A Boolean value is not a concept that we use once in a while or just occasionally. It is something we use in programming all the time.
We also expect a data type for textual content, characters, words, sentences and paragraphs. Many languages have a data type for a single character, just one letter at a time, but what's typically more desirable is a larger amount of text. This is what in programming is called a string.
A string is a collection of characters all strung together in a sequence.
Fig 3.5.4: Examples of text/character data type
Strings are very easy to create, but it's worth considering that a string is more complex for the computer than a number or a Boolean. It’s simply because we don't really know how big it is.
Fig 3.5.5: Examples of string values for different languages
If you just declare a variable as a string, until you put some data in that variable, the computer doesn't know if it's going to contain a word or paragraph or an entire document.
Until you provide a value, the computer doesn't know how much memory to set aside so it's worth taking a look at these values.
Fig 3.5.6: Different types of literals
When we assign a value to a variable, we just write that value by itself and we can change the variable again and again. So, in Fig 3.5.6, myInteger, myFloat, myBoolean and myString are my variables because they can change from moment to moment. But 99, 542.5, true and “This is a message!” are the values that I'm assigning to the variables. These are not variables themselves. They are the actual literal values.
So, the first in Fig 3.5.6 is an integer literal because the value 99 it's not a variable. We don't ask, what does it contains? It is literally just the value 99. Next, we have a floating-point literal. In some languages you would follow what's after the decimal point with an f at the end to say this is a float. After that is a Boolean literal, just true or false.
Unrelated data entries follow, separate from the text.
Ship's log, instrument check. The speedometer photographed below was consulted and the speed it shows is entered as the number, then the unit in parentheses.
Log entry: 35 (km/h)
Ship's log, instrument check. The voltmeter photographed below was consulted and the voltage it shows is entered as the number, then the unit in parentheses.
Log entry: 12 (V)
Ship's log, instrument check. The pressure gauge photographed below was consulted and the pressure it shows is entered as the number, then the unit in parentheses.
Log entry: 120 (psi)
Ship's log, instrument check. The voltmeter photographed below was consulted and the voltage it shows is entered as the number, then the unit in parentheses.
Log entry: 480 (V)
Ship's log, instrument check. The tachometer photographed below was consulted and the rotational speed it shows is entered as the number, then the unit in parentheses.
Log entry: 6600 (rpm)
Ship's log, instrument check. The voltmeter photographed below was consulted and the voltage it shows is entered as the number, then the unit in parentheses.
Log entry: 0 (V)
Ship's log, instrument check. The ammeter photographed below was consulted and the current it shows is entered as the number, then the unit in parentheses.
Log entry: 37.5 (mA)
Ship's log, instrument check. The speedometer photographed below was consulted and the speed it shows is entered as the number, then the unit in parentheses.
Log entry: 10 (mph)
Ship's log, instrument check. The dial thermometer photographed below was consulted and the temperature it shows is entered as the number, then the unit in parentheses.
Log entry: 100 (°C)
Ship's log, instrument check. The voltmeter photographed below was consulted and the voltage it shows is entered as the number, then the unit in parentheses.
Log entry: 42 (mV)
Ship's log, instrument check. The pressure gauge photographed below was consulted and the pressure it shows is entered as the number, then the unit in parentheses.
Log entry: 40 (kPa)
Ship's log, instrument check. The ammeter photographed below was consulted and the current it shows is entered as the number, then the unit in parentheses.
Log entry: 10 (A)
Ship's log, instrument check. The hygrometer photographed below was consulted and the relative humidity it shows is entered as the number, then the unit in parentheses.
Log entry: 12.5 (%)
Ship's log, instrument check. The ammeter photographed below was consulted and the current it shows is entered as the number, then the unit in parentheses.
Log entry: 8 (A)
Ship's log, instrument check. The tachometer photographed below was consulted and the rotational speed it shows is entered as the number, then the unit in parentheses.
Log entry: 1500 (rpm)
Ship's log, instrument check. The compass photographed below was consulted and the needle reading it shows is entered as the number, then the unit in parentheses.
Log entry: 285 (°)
In almost all languages, a string literal is written with double quotes to mark the beginning and the end of it.
First, that's how we can see the difference between the words we want to be using as variable names (such as myString) in our code and the words we wanted to use in our actual string data (such as “This is a message!”). Secondly, it's how we can have spaces within the string (such as the space between This and is). Because they're inside the double quotes, we're not confusing the language.
One thing to point out is notice that with the Boolean literal value of true in Fig 3.5.6, there is no quotes around the word true, so there would equally be no quotes around the word false if it were used in Fig 3.5.6.
I can certainly use the words true and false within a string, but in Fig 3.5.6 they're not strings. They're actual keywords in the language so when they're used as Boolean values, they don't need quotes. Each language provides certain basic built-in data types. They're already in that language. They're ready for us to use.
It is true not all languages have exactly the same options. Some languages like C++ offer a variety of types within each category, not just integers and floating-point numbers, but large and small versions - versions with and without negative numbers.
Fig 3.5.7: Some primitive data types for C++ and JavaScript
On the other end of the simplicity scale, JavaScript only has one data type for all numbers. They're just numbers and they're all stored as floating-point values. So even if you want a whole number (an integer), it's actually still stored as a floating-point number with just zero after the decimal point.
Simpler built-in data types in a language, whether it's integers, Booleans or floats are sometimes called primitive data types because they are basic building blocks of the language. They are generic ways to work with simple, straightforward, single pieces of data.
But we can take it deeper. What about data that has multiple pieces to it? For example, a date with a year, a month and a day. What about something like an address which could have numeric pieces and text pieces. In most languages we can do that. We can take these single pieces of data and combine them into what's called a composite or a compound data type, but that that is a topic for later.